Jolliffe, Sara Bard Field, Ingeborg Kindstedt and Maria Kindberg set out on a road trip from San Francisco to Washington, D.C. in September 1915, as "suffrage envoys", to deliver a "monster petition" of thousands of signatures supporting women's suffrage, and meet with President Woodrow Wilson and members of Congress. However, Jolliffe dropped out of the trip in Sacramento, their first stop, because of some undisclosed illness.

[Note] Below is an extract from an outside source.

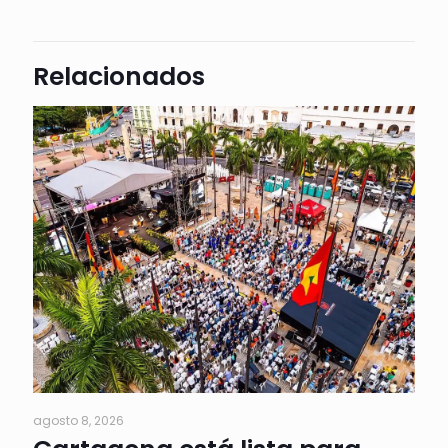
Relacionados
agosto 8, 2026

She rejoined the group in Albany, New York, in time to participate in the East coast part of the trip, and to deliver the petition to Congress and President Wilson. "Anybody who thinks the California women don’t care about the vote had just better go out there and try to take it away from them," Jolliffe told an audience at a New York City rally during one of their stops.

=== War work ===
During World War I, Jolliffe went to France as a war correspondent, to report on conditions in hospitals and refugee centers; on her return, she spoke at fundraising events for war relief causes.

== Personal life ==
In 1912, Jolliffe caused a scandal when she smoked a cigarette in a hotel lobby in Lawrence, Massachusetts. Jolliffe died in 1925, in San Francisco, aged 52 years.